• No results found

Het herstellen van de natuurlijke (zeer zwakke tot zwakke) buffercapaciteit van West-Europese heidebodems is een essentiële maatregel om de biodiversiteit van droge heideterreinen te herstellen. Een kansrijke, tot nu toe relatief weinig

onderzochte aanpak is om de gevolgen van bodemverzuring tegen te gaan door het verhogen van het zuurbufferend kapitaal (verhogen van de fractie aan mineralen met basische kationen in de bodem). In de laatste 10-25 jaar werd het aanvullen van de bufferende bodemmineralen uitgevoerd door het opbrengen van kalk of Dolokal (gemalen dolomiet). Dit bleek zeker succesvol te zijn, met name in combinatie met kleinschalig plaggen (De Graaf et al., 1998; Bobbink et al., 2004; Dorland et al., 2004, 2005) en is na 25 jaar nog terug te zien in de bodem en de vegetatiesamenstelling (van der Zee et al., 2017). Een nadeel van hoge Dolokalgift (>3 ton/ha) is echter dat het, naast het relatief eenzijdig aanvullen van de kationen Ca en Mg in de bodem, ook een (sterk) effect kan hebben op de bodem-pH, en dus niet geschikt lijkt te zijn voor toepassing in situaties met veel organische stof in de bodem. De verhoging van de bodem-pH heeft namelijk als risico dat de afbraak van opgebouwd organisch materiaal versneld wordt. Hierdoor kunnen te veel nutriënten tegelijkertijd in het systeem beschikbaar komen met verruiging van de vegetatie tot gevolg. In de PAS-herstelstrategieën is daarom aanbevolen om bufferherstel door middel van Dolokal alleen na volledige of gedeeltelijke verwijdering van organisch materiaal (plaggen/chopperen) uit te voeren. Het verwijderen van het organische materiaal voordat Dolokal wordt opgebracht heeft echter ook negatieve gevolgen voor veel karakteristieke soorten van het heidelandschap (fauna, maar ook veel vochtminnende mossoorten), waardoor het zeker niet wenselijk is om het gehele areaal aan heidebodems te plaggen. Voor bufferherstel van heidebodems met behoud van organische stof is daarom een andere strategie nodig. Het opbrengen van (de juiste soort) steenmeel is een kansrijk alternatief aangezien door deze toepassing de pH van de bodem veel minder en heel geleidelijk stijgt. Ook heeft steenmeel de potentie om tot een bufferherstel te komen dat meer “systeem eigen” is. Door de juiste soort steenmeel op te brengen, d.w.z. steenmeel dat

mineralogisch en chemisch zo veel mogelijk aansluit op het moedermateriaal van het terrein, wordt zo veel mogelijk geprobeerd om de oorspronkelijke

mineralenvoorraad – met basische kationen! - te herstellen, met een geleidelijke en kleinere pH-stijging van de bodem, zodat het ook kan worden uitgevoerd zonder te plaggen of chopperen.

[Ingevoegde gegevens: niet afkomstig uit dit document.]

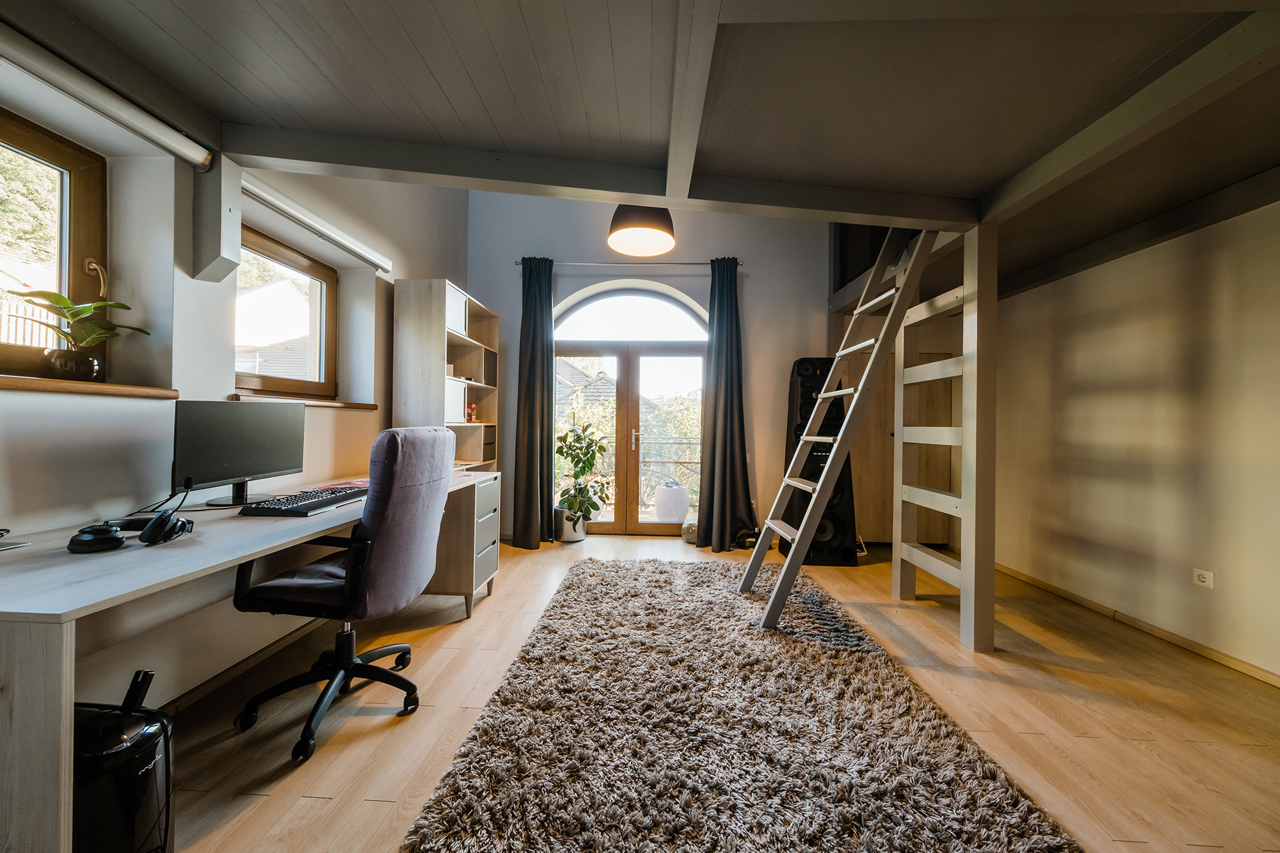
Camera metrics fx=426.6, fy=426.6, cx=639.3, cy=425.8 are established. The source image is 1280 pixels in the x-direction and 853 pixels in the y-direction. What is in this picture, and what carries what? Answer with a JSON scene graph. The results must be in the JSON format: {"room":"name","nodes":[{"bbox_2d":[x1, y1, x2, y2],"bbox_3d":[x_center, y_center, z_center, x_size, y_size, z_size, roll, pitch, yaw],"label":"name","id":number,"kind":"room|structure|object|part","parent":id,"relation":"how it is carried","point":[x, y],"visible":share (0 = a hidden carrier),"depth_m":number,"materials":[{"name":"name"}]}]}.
{"room":"office","nodes":[
{"label":"office","id":0,"kind":"room"},
{"bbox_2d":[0,62,471,719],"bbox_3d":[-1.912,-0.797,1.439,0.273,3.825,5.603,1,0,2],"label":"left wall","id":1,"kind":"structure","parent":0,"point":[109,438],"depth_m":1.68,"materials":[{"name":"white paint"}]},
{"bbox_2d":[0,110,109,381],"bbox_3d":[-2.172,-0.587,1.126,0.115,0.943,1.256,1,0,2],"label":"window","id":2,"kind":"structure","parent":1,"relation":"in","point":[76,222],"depth_m":1.59,"materials":[{"name":"brown wood"}]},
{"bbox_2d":[0,375,179,398],"bbox_3d":[-1.914,-0.130,1.207,0.232,0.039,0.993,1,0,2],"label":"window sill","id":3,"kind":"structure","parent":1,"relation":"attached to","point":[11,384],"depth_m":1.39,"materials":[{"name":"brown wood"}]},
{"bbox_2d":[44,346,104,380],"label":"plant pot","id":4,"kind":"object","parent":3,"relation":"on","point":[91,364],"visible":0.9,"depth_m":1.48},
{"bbox_2d":[10,288,149,376],"bbox_3d":[-1.960,-0.314,1.488,0.271,0.329,0.442,1,0,2],"label":"potted plant","id":5,"kind":"object","parent":4,"relation":"in","point":[66,302],"visible":0.93,"depth_m":1.49,"materials":[{"name":"green plant"}]},
{"bbox_2d":[0,21,215,169],"bbox_3d":[-1.812,-1.084,1.051,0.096,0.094,1.427,1,0,2],"label":"roller blind","id":6,"kind":"object","parent":1,"relation":"attached to","point":[169,137],"visible":1,"depth_m":1.38,"materials":[{"name":"white"}]},
{"bbox_2d":[191,152,240,282],"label":"wooden beam","id":7,"kind":"object","parent":1,"relation":"attached to","point":[219,242],"visible":0.97,"depth_m":1.73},
{"bbox_2d":[154,620,325,716],"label":"baseboard","id":8,"kind":"structure","parent":1,"relation":"attached to","point":[203,687],"depth_m":1.86,"materials":[{"name":"brown wood"}]},
{"bbox_2d":[233,225,337,399],"bbox_3d":[-2.056,-0.584,2.372,0.106,0.868,0.906,1,0,2],"label":"small window","id":9,"kind":"structure","parent":1,"relation":"in","point":[266,247],"depth_m":2.54,"materials":[{"name":"brown wood"}]},
{"bbox_2d":[231,392,382,409],"bbox_3d":[-1.830,-0.131,2.364,0.202,0.050,0.885,1,0,2],"label":"window sill","id":10,"kind":"structure","parent":1,"relation":"attached to","point":[339,404],"depth_m":2.28,"materials":[{"name":"brown wood"}]},
{"bbox_2d":[236,171,392,272],"bbox_3d":[-1.745,-1.086,2.328,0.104,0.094,1.182,1,0,2],"label":"roller blind","id":11,"kind":"object","parent":1,"relation":"attached to","point":[291,212],"visible":0.93,"depth_m":2.21,"materials":[{"name":"white"}]},
{"bbox_2d":[5,0,1278,295],"bbox_3d":[0.453,-1.251,1.174,5.112,0.268,3.993,1,0,2],"label":"ceiling","id":12,"kind":"structure","parent":0,"point":[266,108],"depth_m":1.51,"materials":[{"name":"wood"}]},
{"bbox_2d":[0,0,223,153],"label":"ceiling beam","id":13,"kind":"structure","parent":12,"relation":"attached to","point":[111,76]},
{"bbox_2d":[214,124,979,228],"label":"ceiling beam","id":14,"kind":"structure","parent":12,"relation":"attached to","point":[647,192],"depth_m":1.97,"materials":[{"name":"wood"}]},
{"bbox_2d":[607,204,675,256],"bbox_3d":[0.016,-1.660,2.702,0.439,1.021,0.448,1,0,2],"label":"pendant lamp","id":15,"kind":"object","parent":12,"relation":"hanging from","point":[617,224],"visible":0.91,"depth_m":2.62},
{"bbox_2d":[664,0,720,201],"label":"ceiling beam","id":16,"kind":"structure","parent":12,"relation":"attached to","point":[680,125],"depth_m":1.37,"materials":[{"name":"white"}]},
{"bbox_2d":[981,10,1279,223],"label":"ceiling beam","id":17,"kind":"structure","parent":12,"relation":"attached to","point":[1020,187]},
{"bbox_2d":[467,188,841,547],"bbox_3d":[0.734,-0.892,4.280,4.964,4.035,0.242,1,0,2],"label":"back wall","id":18,"kind":"structure","parent":0,"point":[760,356],"depth_m":4.19,"materials":[{"name":"grey paint"}]},
{"bbox_2d":[552,344,706,537],"bbox_3d":[-0.099,0.147,4.481,1.746,1.964,0.180,1,0,2],"label":"french door","id":19,"kind":"structure","parent":18,"relation":"in","point":[655,525],"depth_m":4.47,"materials":[{"name":"brown wood"}]},
{"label":"door handle","id":20,"kind":"part","parent":19,"relation":"part of","materials":[{"name":"metal"}]},
{"bbox_2d":[517,257,743,266],"bbox_3d":[-0.079,-1.557,4.089,2.064,0.061,0.130,1,0,2],"label":"curtain rod","id":21,"kind":"object","parent":18,"relation":"attached to","point":[520,262],"visible":0.79,"depth_m":4.03,"materials":[{"name":"silver metal"}]},
{"bbox_2d":[512,257,556,546],"bbox_3d":[-0.983,-0.237,3.971,0.460,2.693,0.192,1,0,2],"label":"left curtain","id":22,"kind":"object","parent":21,"relation":"hanging from","point":[532,356],"visible":0.98,"depth_m":3.97,"materials":[{"name":"fabric"}]},
{"bbox_2d":[695,257,757,548],"bbox_3d":[0.802,-0.213,3.926,0.567,2.692,0.247,1,0,2],"label":"right curtain","id":23,"kind":"object","parent":21,"relation":"hanging from","point":[725,396],"visible":0.99,"depth_m":3.95,"materials":[{"name":"fabric"}]},
{"bbox_2d":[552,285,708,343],"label":"arched window","id":24,"kind":"structure","parent":18,"relation":"in","point":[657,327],"depth_m":4.38,"materials":[{"name":"white glass"}]},
{"bbox_2d":[853,342,954,542],"bbox_3d":[2.450,0.175,4.012,0.978,1.896,0.361,1,0,2],"label":"wooden door","id":25,"kind":"structure","parent":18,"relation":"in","point":[890,471],"depth_m":3.96,"materials":[{"name":"brown wood"}]},
{"bbox_2d":[144,532,1279,852],"bbox_3d":[0.421,1.184,1.515,5.126,0.104,6.018,1,0,2],"label":"floor","id":26,"kind":"structure","parent":0,"point":[504,598],"depth_m":1.68,"materials":[{"name":"brown wood"}]},
{"bbox_2d":[72,671,174,852],"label":"trash can","id":27,"kind":"object","parent":26,"relation":"on","point":[136,762],"visible":0.79,"depth_m":0.95,"materials":[{"name":"black plastic"}]},
{"bbox_2d":[0,463,499,852],"bbox_3d":[-1.483,0.721,1.904,0.757,0.765,2.344,1,0,2],"label":"desk","id":28,"kind":"object","parent":26,"relation":"on","point":[71,697],"visible":0.76,"depth_m":1.06,"materials":[{"name":"wood"}]},
{"bbox_2d":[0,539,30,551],"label":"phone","id":29,"kind":"object","parent":28,"relation":"on","point":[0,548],"visible":0.99,"depth_m":1.15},
{"bbox_2d":[66,522,126,553],"bbox_3d":[-1.469,0.300,1.163,0.108,0.059,0.114,1,0,-30],"label":"headphones","id":30,"kind":"object","parent":28,"relation":"on","point":[114,538],"visible":0.99,"depth_m":1.13,"materials":[{"name":"black"}]},
{"bbox_2d":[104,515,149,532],"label":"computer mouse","id":31,"kind":"object","parent":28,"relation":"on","point":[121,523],"visible":0.58,"depth_m":1.33,"materials":[{"name":"black plastic"}]},
{"bbox_2d":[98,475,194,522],"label":"cable","id":32,"kind":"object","parent":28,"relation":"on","point":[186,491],"visible":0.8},
{"bbox_2d":[138,508,194,545],"bbox_3d":[-1.393,0.292,1.269,0.106,0.085,0.146,1,0,-32],"label":"headphones","id":33,"kind":"object","parent":28,"relation":"on","point":[156,521],"visible":0.99,"depth_m":1.23,"materials":[{"name":"black plastic"}]},
{"bbox_2d":[169,398,305,507],"bbox_3d":[-1.647,0.111,1.781,0.193,0.418,0.551,1,0,2],"label":"monitor","id":34,"kind":"object","parent":28,"relation":"on","point":[259,448],"visible":0.98,"depth_m":1.72,"materials":[{"name":"black plastic"}]},
{"bbox_2d":[237,484,366,516],"bbox_3d":[-1.365,0.312,1.840,0.253,0.033,0.519,1,0,2],"label":"keyboard","id":35,"kind":"object","parent":28,"relation":"on","point":[314,505],"visible":0.97,"depth_m":1.69,"materials":[{"name":"black plastic"}]},
{"bbox_2d":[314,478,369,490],"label":"paper","id":36,"kind":"object","parent":28,"relation":"on","point":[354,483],"visible":0.49,"depth_m":2.24,"materials":[{"name":"paper"}]},
{"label":"drawer unit","id":37,"kind":"part","parent":28,"relation":"part of","materials":[{"name":"grey"}]},
{"bbox_2d":[229,424,451,764],"bbox_3d":[-1.140,0.550,1.700,0.685,1.126,0.681,1,0,2],"label":"office chair","id":38,"kind":"object","parent":26,"relation":"on","point":[429,528],"visible":0.98,"depth_m":1.56,"materials":[{"name":"fabric"}]},
{"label":"chair base","id":39,"kind":"part","parent":38,"relation":"part of","materials":[{"name":"black plastic"}]},
{"bbox_2d":[391,279,501,471],"bbox_3d":[-1.526,0.046,3.601,0.391,2.144,1.105,1,0,2],"label":"bookshelf","id":40,"kind":"object","parent":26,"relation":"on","point":[424,361],"visible":0.62,"depth_m":3.14,"materials":[{"name":"wood"}]},
{"bbox_2d":[465,401,477,422],"bbox_3d":[-1.505,-0.118,3.802,0.103,0.175,0.105,1,0,2],"label":"red ornament","id":41,"kind":"object","parent":40,"relation":"in","point":[472,409],"visible":0.93,"depth_m":3.78,"materials":[{"name":"red"}]},
{"bbox_2d":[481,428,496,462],"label":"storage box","id":42,"kind":"object","parent":40,"relation":"in","point":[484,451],"visible":0.35,"depth_m":3.97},
{"bbox_2d":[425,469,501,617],"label":"drawer cabinet","id":43,"kind":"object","parent":26,"relation":"on","point":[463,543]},
{"bbox_2d":[554,505,586,542],"bbox_3d":[-0.678,0.961,4.192,0.304,0.292,0.306,1,0,2],"label":"plant pot","id":44,"kind":"object","parent":26,"relation":"on","point":[569,536],"visible":0.72,"depth_m":4.08,"materials":[{"name":"white ceramic"}]},
{"bbox_2d":[554,417,612,532],"bbox_3d":[-0.540,0.482,4.131,0.644,1.091,0.664,1,0,2],"label":"potted plant","id":45,"kind":"object","parent":44,"relation":"in","point":[577,438],"visible":0.94,"depth_m":4.06,"materials":[{"name":"green plant"}]},
{"bbox_2d":[680,520,697,544],"bbox_3d":[0.509,1.039,4.179,0.199,0.195,0.194,1,0,2],"label":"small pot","id":46,"kind":"object","parent":26,"relation":"on","point":[692,528],"visible":0.71,"depth_m":4.11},
{"bbox_2d":[399,554,1084,852],"bbox_3d":[0.302,1.110,1.954,1.758,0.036,2.726,1,0,2],"label":"rug","id":47,"kind":"object","parent":26,"relation":"on","point":[602,566],"visible":1,"depth_m":1.47,"materials":[{"name":"carpet"}]},
{"bbox_2d":[739,222,943,629],"bbox_3d":[1.235,-0.163,2.586,1.109,2.581,0.577,1,0,2],"label":"ladder","id":48,"kind":"object","parent":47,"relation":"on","point":[820,486],"visible":0.91,"depth_m":2.47,"materials":[{"name":"wood"}]},
{"bbox_2d":[780,357,858,563],"bbox_3d":[1.542,0.271,3.746,0.511,1.762,0.495,1,0,2],"label":"speaker","id":49,"kind":"object","parent":26,"relation":"on","point":[802,386],"visible":0.66,"depth_m":3.59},
{"bbox_2d":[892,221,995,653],"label":"wooden ladder","id":50,"kind":"object","parent":26,"relation":"on","point":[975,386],"visible":0.81,"depth_m":2.32,"materials":[{"name":"wood"}]},
{"bbox_2d":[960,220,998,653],"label":"wooden post","id":51,"kind":"object","parent":26,"relation":"on","point":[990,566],"visible":0.89,"depth_m":2.15,"materials":[{"name":"wood"}]},
{"bbox_2d":[988,191,1279,681],"bbox_3d":[3.007,-0.173,1.570,0.194,2.714,5.641,1,0,2],"label":"right wall","id":52,"kind":"structure","parent":0,"point":[1225,272],"depth_m":2.36,"materials":[{"name":"paint"}]},
{"bbox_2d":[995,561,1279,686],"bbox_3d":[2.869,1.131,1.614,0.016,0.070,4.880,1,0,2],"label":"baseboard","id":53,"kind":"structure","parent":52,"relation":"attached to","point":[1213,655],"depth_m":2.36,"materials":[{"name":"brown wood"}]},
{"bbox_2d":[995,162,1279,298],"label":"ceiling beam","id":54,"kind":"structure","parent":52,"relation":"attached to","point":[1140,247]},
{"bbox_2d":[1192,568,1214,588],"bbox_3d":[2.877,0.779,2.178,0.011,0.082,0.087,1,0,2],"label":"wall socket","id":55,"kind":"object","parent":52,"relation":"attached to","point":[1203,575],"visible":0.98,"depth_m":2.17,"materials":[{"name":"white plastic"}]},
{"label":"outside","id":56,"kind":"structure","parent":0,"visible":0},
{"bbox_2d":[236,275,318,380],"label":"neighbouring house","id":57,"kind":"structure","parent":56,"point":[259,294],"depth_m":9.05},
{"bbox_2d":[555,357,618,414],"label":"house","id":58,"kind":"structure","parent":56,"point":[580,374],"materials":[{"name":"grey tile"}]},
{"label":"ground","id":59,"kind":"structure","parent":56,"visible":0},
{"bbox_2d":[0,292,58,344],"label":"fence","id":60,"kind":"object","parent":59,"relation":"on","point":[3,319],"visible":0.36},
{"bbox_2d":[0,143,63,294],"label":"tree","id":61,"kind":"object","parent":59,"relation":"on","point":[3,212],"visible":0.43,"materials":[{"name":"green plant"}]},
{"bbox_2d":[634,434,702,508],"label":"balcony railing","id":62,"kind":"object","parent":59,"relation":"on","point":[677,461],"visible":0.39,"depth_m":5.87,"materials":[{"name":"metal"}]},
{"bbox_2d":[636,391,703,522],"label":"bush","id":63,"kind":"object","parent":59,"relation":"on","point":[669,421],"visible":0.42,"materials":[{"name":"green plant"}]},
{"bbox_2d":[654,480,690,522],"bbox_3d":[0.393,0.922,5.182,0.423,0.502,0.418,1,0,2],"label":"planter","id":64,"kind":"object","parent":59,"relation":"on","point":[685,505],"visible":0.94,"depth_m":5.03,"materials":[{"name":"white ceramic"}]}
]}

Ontwikkeling en Beheer Natuurkwaliteit 39

Kader: De minerale motor van de bodem

Vrijwel alle kationen in de bodem komen oorspronkelijk vrij door verwering, een proces waarbij mineralen reageren met zuur. Een voorbeeld hiervan is de

verwering van kaliveldspaat tot het secundaire kleimineraal kaolien, kiezelzuur en kaliumionen:

2 KAlSi3O8 + 9 H2O + 2 H+ → Al2Si2O5(OH)4 + 4H4SiO4 + 2K+

Dit is ook het basale proces dat de zuurgraad in de bodem stabiel houdt in wisselwerking met het kationuitwisselingscomplex (de aan de humus en klei geadsorbeerde kationen). Verwering is een relatief langzaam proces: is het aanbod van zuur te hoog, dan houdt de verwering geen gelijke tred met het vrijkomen van basische kationen van het complex en verzuurt de bodem. Bij sterke verzuring kan het bij verwering vrijgekomen aluminium geen nieuwe

kleimineralen vormen en wordt het als Al3+ gebonden aan het

kationuitwisselingscomplex.

Mineralen zoals kaliveldspaat, albiet en muscoviet zijn de belangrijkste verweerbare mineralen met basische kationen (K, Ca, Mg en Na) in de

Nederlandse zandbodem. Het zeer resistente kwarts (SiO2) bevat geen van deze

elementen, maar maakt wel 80 – 90 % van de Nederlandse minerale zandbodem uit. Op sommige plekken zoals Strabrecht is dit zelfs meer dan 95 %. Dit laat al zien waarom zandbodems gevoelig tot zeer gevoelig zijn voor verzuring.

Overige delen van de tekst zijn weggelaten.